Lecture-Cap8-Part1-MIMD Systems and Multiprocessor Architecture

Questions and Answers

PDF Questions PDF Answers

What is the purpose of message passing in MPI?

To generate synchronism, i.e., dependency among tasks communicating with each other.

What is the difference between MPI_Comm_size and MPI_Comm_rank?

MPI_Comm_size returns the number of processes, while MPI_Comm_rank returns the rank of the current process.

What is the purpose of MPI_Init function?

To introduce this process to the others.

What is the role of the master process in the given code?

The master process receives messages from other processes and prints them.

What is the purpose of MPI_Finalize function?

To terminate the MPI environment.

What is the purpose of the MPI_Send function?

To send a message from one process to another.

What is the purpose of the MPI_Recv function?

To receive a message from another process.

How many processes are generated by the code in Listing 8.2?

Four processes.

What is the significance of the MPI_COMM_WORLD argument in MPI functions?

It represents the communicator that includes all processes in the application.

How does the code in Listing 8.2 demonstrate parallelism?

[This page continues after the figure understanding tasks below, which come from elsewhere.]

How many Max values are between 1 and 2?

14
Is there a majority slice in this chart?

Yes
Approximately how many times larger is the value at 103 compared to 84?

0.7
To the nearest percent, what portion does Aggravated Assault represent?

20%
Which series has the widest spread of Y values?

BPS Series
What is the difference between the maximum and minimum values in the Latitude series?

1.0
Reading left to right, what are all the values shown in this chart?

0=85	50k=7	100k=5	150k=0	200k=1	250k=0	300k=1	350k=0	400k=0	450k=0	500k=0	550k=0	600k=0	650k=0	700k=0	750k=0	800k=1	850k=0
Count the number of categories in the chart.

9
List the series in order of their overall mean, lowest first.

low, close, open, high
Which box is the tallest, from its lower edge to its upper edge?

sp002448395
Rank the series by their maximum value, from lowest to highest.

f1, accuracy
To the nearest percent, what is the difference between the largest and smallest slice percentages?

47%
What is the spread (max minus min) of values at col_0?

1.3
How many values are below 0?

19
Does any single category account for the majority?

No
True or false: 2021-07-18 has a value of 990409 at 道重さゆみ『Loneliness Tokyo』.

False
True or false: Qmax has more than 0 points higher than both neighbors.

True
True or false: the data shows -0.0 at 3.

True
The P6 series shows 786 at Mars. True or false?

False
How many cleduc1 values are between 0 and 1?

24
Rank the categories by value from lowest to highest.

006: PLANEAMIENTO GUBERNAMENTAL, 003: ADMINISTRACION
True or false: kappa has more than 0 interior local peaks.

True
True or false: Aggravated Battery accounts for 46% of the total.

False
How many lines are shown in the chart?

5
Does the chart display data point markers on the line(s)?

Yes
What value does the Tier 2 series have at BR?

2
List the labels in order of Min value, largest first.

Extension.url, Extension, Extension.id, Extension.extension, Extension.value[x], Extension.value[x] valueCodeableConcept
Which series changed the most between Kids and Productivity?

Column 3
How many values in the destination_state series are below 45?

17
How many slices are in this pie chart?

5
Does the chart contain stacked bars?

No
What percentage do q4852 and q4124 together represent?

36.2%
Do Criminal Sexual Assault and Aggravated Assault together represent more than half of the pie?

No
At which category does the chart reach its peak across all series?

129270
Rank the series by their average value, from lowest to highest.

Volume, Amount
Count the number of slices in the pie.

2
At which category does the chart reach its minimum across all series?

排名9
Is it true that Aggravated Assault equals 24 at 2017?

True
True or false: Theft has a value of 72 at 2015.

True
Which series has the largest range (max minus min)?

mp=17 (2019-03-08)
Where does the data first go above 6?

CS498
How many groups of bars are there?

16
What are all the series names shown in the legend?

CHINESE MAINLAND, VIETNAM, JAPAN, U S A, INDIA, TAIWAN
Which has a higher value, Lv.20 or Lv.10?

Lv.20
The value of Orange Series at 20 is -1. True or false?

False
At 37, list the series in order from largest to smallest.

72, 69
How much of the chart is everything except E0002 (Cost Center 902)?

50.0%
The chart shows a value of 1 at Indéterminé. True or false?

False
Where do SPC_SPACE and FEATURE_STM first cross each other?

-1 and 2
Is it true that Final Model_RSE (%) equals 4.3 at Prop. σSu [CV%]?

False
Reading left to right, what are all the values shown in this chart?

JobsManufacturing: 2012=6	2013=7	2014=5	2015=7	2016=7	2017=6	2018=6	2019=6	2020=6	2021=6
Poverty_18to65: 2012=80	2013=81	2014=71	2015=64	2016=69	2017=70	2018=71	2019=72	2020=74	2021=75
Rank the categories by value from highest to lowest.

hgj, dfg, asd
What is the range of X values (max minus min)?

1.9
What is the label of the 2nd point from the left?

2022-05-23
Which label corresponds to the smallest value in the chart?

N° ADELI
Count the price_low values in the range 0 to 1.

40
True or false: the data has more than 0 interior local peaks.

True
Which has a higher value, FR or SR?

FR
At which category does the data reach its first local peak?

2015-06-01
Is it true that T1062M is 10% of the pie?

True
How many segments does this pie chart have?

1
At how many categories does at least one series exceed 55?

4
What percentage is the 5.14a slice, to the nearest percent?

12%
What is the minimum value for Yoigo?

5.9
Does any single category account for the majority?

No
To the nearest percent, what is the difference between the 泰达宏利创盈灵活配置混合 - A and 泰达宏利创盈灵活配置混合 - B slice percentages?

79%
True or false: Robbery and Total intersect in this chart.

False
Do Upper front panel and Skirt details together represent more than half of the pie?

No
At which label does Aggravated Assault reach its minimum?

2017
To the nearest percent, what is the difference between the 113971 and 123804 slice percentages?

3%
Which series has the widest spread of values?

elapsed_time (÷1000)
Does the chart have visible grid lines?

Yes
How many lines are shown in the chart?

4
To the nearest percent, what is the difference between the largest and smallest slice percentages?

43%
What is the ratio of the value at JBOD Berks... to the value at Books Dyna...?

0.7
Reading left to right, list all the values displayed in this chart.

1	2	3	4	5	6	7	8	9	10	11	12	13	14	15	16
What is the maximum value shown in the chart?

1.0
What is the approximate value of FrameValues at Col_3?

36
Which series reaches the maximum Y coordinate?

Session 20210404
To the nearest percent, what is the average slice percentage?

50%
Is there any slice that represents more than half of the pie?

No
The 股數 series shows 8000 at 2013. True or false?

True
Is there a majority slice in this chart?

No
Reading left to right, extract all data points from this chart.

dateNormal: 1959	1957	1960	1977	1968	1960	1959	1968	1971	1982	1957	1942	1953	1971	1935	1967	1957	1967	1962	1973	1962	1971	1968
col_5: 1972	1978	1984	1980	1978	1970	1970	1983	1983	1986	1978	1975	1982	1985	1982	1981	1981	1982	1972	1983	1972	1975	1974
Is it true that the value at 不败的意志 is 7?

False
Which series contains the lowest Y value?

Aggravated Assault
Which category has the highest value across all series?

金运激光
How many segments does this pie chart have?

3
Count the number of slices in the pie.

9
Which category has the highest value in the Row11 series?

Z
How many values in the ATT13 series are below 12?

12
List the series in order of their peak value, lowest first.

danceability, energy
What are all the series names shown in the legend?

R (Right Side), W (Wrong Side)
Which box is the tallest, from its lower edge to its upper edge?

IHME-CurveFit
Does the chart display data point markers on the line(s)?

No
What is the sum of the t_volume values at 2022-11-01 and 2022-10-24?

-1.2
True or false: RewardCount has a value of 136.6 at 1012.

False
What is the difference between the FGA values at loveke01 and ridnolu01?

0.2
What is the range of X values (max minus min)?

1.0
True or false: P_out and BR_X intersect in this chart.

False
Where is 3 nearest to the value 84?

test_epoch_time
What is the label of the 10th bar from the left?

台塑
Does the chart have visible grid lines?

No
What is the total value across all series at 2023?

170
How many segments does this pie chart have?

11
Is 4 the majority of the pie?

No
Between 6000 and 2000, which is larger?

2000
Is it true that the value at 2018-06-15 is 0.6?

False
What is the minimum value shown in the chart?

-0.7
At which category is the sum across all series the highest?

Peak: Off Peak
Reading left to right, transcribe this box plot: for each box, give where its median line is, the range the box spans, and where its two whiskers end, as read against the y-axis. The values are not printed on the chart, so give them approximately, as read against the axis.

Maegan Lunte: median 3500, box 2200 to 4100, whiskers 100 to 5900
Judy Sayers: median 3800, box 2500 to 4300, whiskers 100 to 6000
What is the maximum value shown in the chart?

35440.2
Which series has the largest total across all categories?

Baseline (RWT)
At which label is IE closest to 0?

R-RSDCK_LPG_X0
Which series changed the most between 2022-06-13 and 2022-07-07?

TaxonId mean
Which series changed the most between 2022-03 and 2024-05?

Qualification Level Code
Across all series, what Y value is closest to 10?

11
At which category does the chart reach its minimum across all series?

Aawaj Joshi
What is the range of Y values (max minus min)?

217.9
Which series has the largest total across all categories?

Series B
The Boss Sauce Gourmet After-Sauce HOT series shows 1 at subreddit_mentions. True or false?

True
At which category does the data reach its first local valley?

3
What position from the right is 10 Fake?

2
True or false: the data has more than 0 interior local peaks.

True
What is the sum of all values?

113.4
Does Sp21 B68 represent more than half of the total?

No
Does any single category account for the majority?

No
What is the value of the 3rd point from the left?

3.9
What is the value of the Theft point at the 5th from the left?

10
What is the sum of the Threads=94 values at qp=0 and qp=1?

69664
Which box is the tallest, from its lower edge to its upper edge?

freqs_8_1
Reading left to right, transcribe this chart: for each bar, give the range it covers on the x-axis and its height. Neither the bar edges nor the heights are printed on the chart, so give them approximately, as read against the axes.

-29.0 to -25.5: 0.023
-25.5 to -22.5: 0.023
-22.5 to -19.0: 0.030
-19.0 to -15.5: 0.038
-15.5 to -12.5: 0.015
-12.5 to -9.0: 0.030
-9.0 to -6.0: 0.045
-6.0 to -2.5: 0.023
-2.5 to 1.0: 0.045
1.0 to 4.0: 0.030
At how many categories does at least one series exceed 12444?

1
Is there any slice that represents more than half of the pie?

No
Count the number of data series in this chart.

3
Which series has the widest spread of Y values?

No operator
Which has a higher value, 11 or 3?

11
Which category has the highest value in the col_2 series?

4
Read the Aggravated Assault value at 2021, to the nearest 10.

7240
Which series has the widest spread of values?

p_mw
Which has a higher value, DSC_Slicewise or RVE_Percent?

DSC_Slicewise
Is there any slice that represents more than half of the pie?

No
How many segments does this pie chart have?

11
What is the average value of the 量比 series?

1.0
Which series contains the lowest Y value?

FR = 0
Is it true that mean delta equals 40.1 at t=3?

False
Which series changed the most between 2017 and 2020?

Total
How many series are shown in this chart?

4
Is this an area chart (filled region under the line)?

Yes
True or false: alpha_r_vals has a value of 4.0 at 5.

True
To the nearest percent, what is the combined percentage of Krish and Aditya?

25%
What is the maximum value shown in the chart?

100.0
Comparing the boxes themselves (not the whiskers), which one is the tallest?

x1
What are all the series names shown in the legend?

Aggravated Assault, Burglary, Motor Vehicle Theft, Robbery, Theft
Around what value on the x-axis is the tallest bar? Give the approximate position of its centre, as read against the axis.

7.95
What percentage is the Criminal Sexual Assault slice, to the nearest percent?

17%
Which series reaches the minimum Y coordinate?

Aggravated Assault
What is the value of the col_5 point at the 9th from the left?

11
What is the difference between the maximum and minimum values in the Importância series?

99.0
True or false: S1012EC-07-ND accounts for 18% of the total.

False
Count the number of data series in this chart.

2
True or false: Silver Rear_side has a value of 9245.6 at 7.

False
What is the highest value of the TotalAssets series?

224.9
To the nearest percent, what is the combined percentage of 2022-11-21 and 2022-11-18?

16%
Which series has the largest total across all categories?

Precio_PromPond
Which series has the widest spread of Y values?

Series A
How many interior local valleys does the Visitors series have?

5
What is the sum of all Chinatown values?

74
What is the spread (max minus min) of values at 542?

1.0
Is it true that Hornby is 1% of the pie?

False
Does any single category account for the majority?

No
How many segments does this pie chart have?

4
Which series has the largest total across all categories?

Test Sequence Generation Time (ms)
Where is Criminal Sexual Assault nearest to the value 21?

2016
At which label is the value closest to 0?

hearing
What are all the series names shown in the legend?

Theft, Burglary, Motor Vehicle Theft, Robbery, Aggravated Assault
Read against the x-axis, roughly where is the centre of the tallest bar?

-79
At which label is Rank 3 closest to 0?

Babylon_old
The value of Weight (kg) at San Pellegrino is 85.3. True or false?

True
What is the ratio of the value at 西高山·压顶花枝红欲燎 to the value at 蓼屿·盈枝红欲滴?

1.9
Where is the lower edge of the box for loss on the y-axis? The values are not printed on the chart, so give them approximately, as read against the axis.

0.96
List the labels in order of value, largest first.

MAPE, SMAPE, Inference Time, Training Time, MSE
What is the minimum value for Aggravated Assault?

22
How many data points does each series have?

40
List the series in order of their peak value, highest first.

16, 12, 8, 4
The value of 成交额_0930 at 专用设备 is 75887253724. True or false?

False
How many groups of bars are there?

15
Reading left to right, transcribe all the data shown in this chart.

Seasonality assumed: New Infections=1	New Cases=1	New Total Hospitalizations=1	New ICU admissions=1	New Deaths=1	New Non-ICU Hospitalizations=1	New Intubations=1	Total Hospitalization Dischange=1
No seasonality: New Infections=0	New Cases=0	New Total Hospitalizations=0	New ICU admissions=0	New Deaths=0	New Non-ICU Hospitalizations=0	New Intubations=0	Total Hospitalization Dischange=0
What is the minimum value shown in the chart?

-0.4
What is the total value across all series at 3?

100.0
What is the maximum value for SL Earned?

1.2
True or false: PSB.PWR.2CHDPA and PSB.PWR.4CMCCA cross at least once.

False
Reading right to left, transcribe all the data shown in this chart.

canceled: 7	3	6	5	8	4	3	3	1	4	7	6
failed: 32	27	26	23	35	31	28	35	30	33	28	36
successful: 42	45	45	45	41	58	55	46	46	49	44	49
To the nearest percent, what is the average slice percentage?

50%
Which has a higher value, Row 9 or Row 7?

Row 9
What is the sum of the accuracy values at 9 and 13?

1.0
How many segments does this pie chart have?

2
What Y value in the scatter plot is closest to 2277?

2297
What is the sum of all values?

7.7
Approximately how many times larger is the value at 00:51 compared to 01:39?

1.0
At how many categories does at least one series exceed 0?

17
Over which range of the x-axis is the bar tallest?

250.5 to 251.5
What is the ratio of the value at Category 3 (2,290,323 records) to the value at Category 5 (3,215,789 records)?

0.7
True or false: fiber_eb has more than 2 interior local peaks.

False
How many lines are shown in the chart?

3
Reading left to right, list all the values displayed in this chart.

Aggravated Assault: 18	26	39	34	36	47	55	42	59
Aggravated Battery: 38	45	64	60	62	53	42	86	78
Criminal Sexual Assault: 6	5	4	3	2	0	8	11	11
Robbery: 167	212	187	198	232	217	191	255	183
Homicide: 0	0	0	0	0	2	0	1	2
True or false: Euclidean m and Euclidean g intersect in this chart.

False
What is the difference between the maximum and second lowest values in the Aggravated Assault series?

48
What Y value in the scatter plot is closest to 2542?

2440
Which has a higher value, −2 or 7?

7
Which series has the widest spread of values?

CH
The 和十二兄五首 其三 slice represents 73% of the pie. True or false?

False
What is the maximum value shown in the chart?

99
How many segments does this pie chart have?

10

It uses multiple processes to perform different tasks, demonstrating parallelism.

Study Notes

Multiple Instruction, Multiple Data (MIMD) Systems

• MIMD architecture is related to multiprocessors, where different instructions can work on different data in parallel.
• Multiprocessors are computers consisting of tightly coupled processors, whose coordination and usage are controlled by a single operating system.
• Processors in a multiprocessor system share memory through a shared address space.

Memory Organization

• Multiple processors in a multiprocessor system can share:
  • Cache memory, main memory, and I/O system
  • Main memory and I/O system
  • I/O system
  • Nothing, communicating through networks
• Avoiding bottlenecks in the architecture is important, and the answer depends on project requirements.
• Multiprocessors can be classified in terms of their memory organization: symmetric (shared-memory) multiprocessors - SMP and distributed shared memory - DSM.

Symmetric (Shared-Memory) Multiprocessors - SMP

• SMP are centralized shared-memory multiprocessors with approximately 32 cores or less.
• All processors have equal access to a single centralized memory, with uniform access time - UMA.
• SMP use large caches and many buses to avoid bottlenecks.
• Each processor has its own local caches, and the shared cache is accessed through a bus.

Distributed Shared Memory - DSM

• DSM organization counts on a larger number of processor cores (e.g., 16 to 64).
• Distributed memory is used to increase bandwidth and reduce access latency.
• Communication among processors becomes more complex, requiring more software effort to take advantage of increased memory bandwidth.
• I/O system is also distributed, and each node can be a small distributed system with centralized memory.
• DSM has nonuniform memory access - NUMA, i.e., access time depends on the location of a data word in memory.

Memory Architecture: UMA and NUMA

• SMP follows UMA, where processors share a single memory and have uniform access times to the centralized memory.
• DSM follows NUMA, where processors share the same address space but not necessarily the same physical memory.

Communication Models

• SMP Communication Model:
  • Uses threads and fork-join model.
  • Implicit communication through memory access.
  • OpenMP is an application programming interface for SMP.
• DSM Communication Model:
  • Uses message passing model.
  • Explicit communication through message passing.
  • MPI (Message Passing Interface) is a library project implementing a message passing interface.

Description

Learn about MIMD systems, multiprocessors, and memory organization in computer architecture. Understand how multiple processors work together and share memory.